Where he came unstuck was in his refusal to shy away from the darker corners of identity. On his glam-rocking 1992 album Your Arsenal, he gave us ‘National Front Disco’, the catchiest song about the fash ever written, about a boy becoming lost to far-right extremism, complete with a chorus of ‘England for the English!’.

‘Notre-Dame’ sounds like a Depeche Mode tune made by Michel Houellebecq

His dimmer critics naturally assumed he was endorsing this world, rather than just writing about it. In 1992, an explosive cover story in the NME dubbed Morrissey ‘This alarming man’, and said he had chosen to ‘fuel the fires of racism’, after he draped himself in the Union Jack on stage at Madstock Festival in Finsbury Park.

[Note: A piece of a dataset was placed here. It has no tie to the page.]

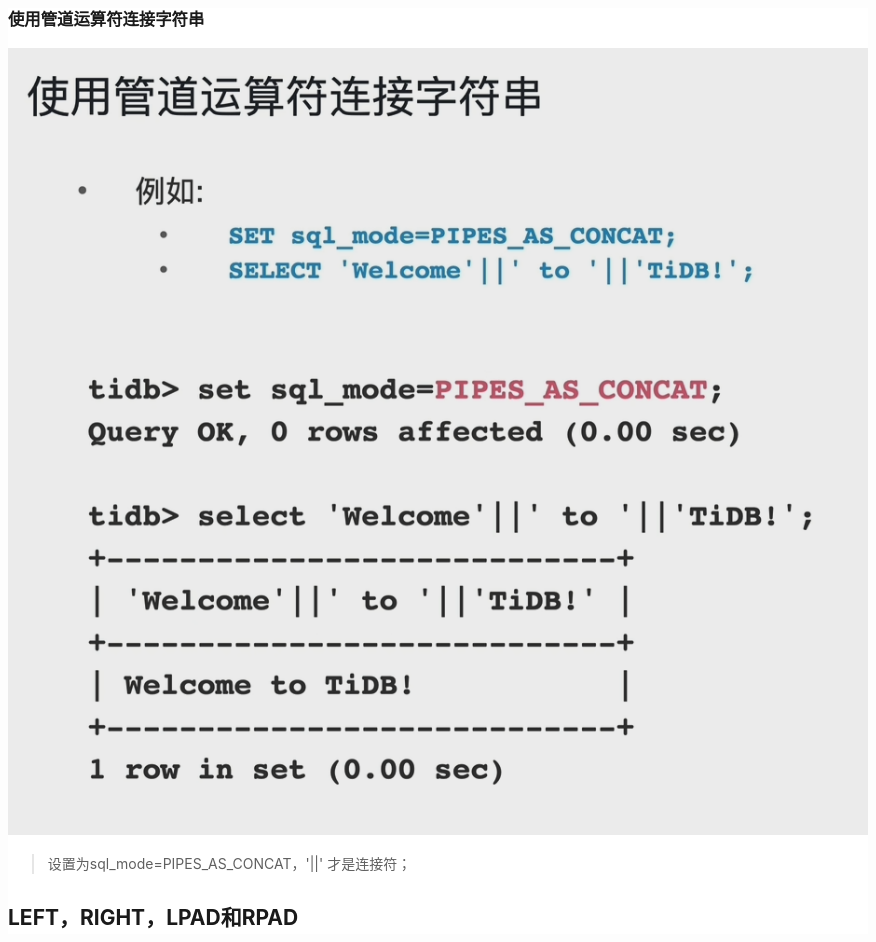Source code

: ### 使用管道运算符连接字符串

![image-20230530085652208](1-SQL.assets/image-20230530085652208.png)

> 设置为sql_mode=PIPES_AS_CONCAT，'||' 才是连接符；



## LEFT，RIGHT，LPAD和RPAD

But what was once deemed reactionary now seems prophetic. ‘I’ve been dreaming of a time when/ To be English is not to be baneful/ To be standing by the flag not feeling shameful/ Racist or partial’, Morrissey sang on ‘Irish Blood, English Heart’, his 2004 comeback single after years of self-imposed exile in California.

It might just be the most prescient pop song ever written, anticipating not only the St George’s Crosses now fluttering on lampposts, but also the revolt against the political establishment, looking forward to a day when ‘the English are sick to death of Labour and Tories’. (You’ll be unsurprised to learn he’s a Farage fan.)

‘Irish Blood, English Heart’ brought down the house at the O2. ‘I’m very concerned about the safety of all communities, but the one that’s mostly at risk now is my own community,’ Morrissey told the crowd, before the chugging guitar riff let fly. Love him or loathe him, pop’s prophet of England has rarely felt more resonant. Whatever those jealous bitches say about him.

Morrissey is on tour until 16 March.